Under current Federal law, an individual has 180 days from the date of an incident to file a suit for sex discrimination.   That fact was affirmed in 2006 in a case called Ledbetter v. Goodyear Tire & Rubber Co.   In that case, Ledbetter suit Goodyear for sex discrimination and won.   However, on appeal to the Supreme Court, the decision was overturned because Ledbetter had not filed her suit within the statute of limitations.   Ledbetter’s attorney’s attempted to argue that the statute started at the time that any pay impacted by the discrimination was paid.   The thrust of their argument was that as long as Ledbetter stayed employed and had pay impacted by the discrimination act she could sue.   The Supreme Court ruled that when the pay occurred didn’t matter but that the statute starts at the point of the specific act.

Last year the Senate Democrats introduced a bill to correct what they saw as an injustice, identified in the Ledbetter case.   The Dems have introduced a bill that would not just provide a bit more time but that would in essence remove any statute of limitation from the filing of a sex discrimination act as long as the alleged victim was still receiving compensation from the company that allowed the alleged discrimination. “Compensation” as it is currently understood in the bill is not just limited to pay for current services.   Compensation would include any retirement benefits that the alleged victim received well after they ended employment and potentially decades after any alleged incidents.

Enter a little common sense

Senator Hutchison has introduced an amendment to the Ledbetter bill.   The amendment would change the statute of limitations to be 180 days from the date that the alleged victim initially has the reasonable suspicion they’re being discriminated against.

The downside of the Ledbetter Act without amendment is obvious.   With the equivalent of no statute of limitations there are issues of memory or recollection of specific events after 20+ years, is everyone involved still alive.  In the most extreme circumstances it’s possible  that someone who believes they’ve been discriminated against waits for years and years, until they have accumulated the potential for a nice retirement settlement, all while the employee continues to receive payment for their services.
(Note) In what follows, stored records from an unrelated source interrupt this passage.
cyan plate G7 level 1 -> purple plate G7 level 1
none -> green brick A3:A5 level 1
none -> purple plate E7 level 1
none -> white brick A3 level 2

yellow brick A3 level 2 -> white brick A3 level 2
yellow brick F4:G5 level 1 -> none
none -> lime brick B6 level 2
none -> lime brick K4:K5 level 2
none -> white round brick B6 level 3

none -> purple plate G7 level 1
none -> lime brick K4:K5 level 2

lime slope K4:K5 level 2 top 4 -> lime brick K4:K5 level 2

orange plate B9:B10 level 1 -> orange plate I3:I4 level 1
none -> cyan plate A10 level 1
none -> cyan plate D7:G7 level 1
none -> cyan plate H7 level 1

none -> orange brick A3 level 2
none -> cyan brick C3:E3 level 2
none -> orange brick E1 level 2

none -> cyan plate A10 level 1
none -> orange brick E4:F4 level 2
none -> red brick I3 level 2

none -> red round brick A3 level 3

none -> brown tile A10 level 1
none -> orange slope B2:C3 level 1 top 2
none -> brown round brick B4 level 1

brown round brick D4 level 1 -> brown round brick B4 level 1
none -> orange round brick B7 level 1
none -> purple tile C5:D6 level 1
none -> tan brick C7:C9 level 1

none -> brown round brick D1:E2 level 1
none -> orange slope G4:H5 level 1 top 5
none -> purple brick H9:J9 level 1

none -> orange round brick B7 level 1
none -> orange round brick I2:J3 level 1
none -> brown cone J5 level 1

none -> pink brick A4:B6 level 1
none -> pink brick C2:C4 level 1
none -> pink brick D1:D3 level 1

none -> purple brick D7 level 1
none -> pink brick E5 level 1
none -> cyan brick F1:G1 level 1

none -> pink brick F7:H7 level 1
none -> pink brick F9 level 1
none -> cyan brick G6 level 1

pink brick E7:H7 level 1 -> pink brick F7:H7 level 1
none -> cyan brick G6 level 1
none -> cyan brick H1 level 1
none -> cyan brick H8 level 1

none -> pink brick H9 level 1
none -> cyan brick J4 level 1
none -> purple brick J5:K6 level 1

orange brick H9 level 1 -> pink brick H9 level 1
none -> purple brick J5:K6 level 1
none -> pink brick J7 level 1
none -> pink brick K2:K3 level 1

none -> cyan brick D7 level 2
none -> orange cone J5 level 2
If you don’t think the last scenario could occur, than we have agreement that there should be a statute of limitations.   The question becomes at what length.

While the Hutchison amendment still has some challenges that could cause debates of “what did they know and when did they know it,” the likely outcome is that the statute of limitations would have more flexibility than the current one without leaving it open indefinitely.     After all, can you imagine an offending employer trying to make the case that the filing date should have been earlier because they were clear in their discrimination much earlier than the victim “became aware” of it?   Victims would have fairly wide latitude in claiming “awareness” but would not be allowed a limitless time frame unless there were multiple infractions.  

The only group who appears to be economically disadvantaged by the provisions of the Hutchison amendment versus the Ledbetter Act, would be the trial lawyers.   With the equivalent of no statute of limitations, trial lawyers could go fishing in waters that are potentially limitless.   Fishing at the expense of employers who may have no guilt but will pay attorney fees for alleged acts that had occurred decades previous.

Maybe Harry Reid and the Senate Democrats are counting the new trial lawyer jobs created with their over reaching legislation as their contribution to President Obama’s commitment to creating…..how many jobs are we up to?

Call you Senator and tell them to support the Hutchison amendment to the Ledbetter Act.   Let’s give victims time to assess their options without giving trial lawyers time to black mail innocent companies.

Revisions/extensions (11:54 am 1/22/2009, steveegg) – The Hutchison amendment failed by a 40-55 vote. Every Democrat who was present (which excludes the ailing-again Ted Kennedy and the MIA Tom Harkin, along with Olympia Snowe (R/PIG-Maine, or RINO-Maine if you prefer), voted against the amendment.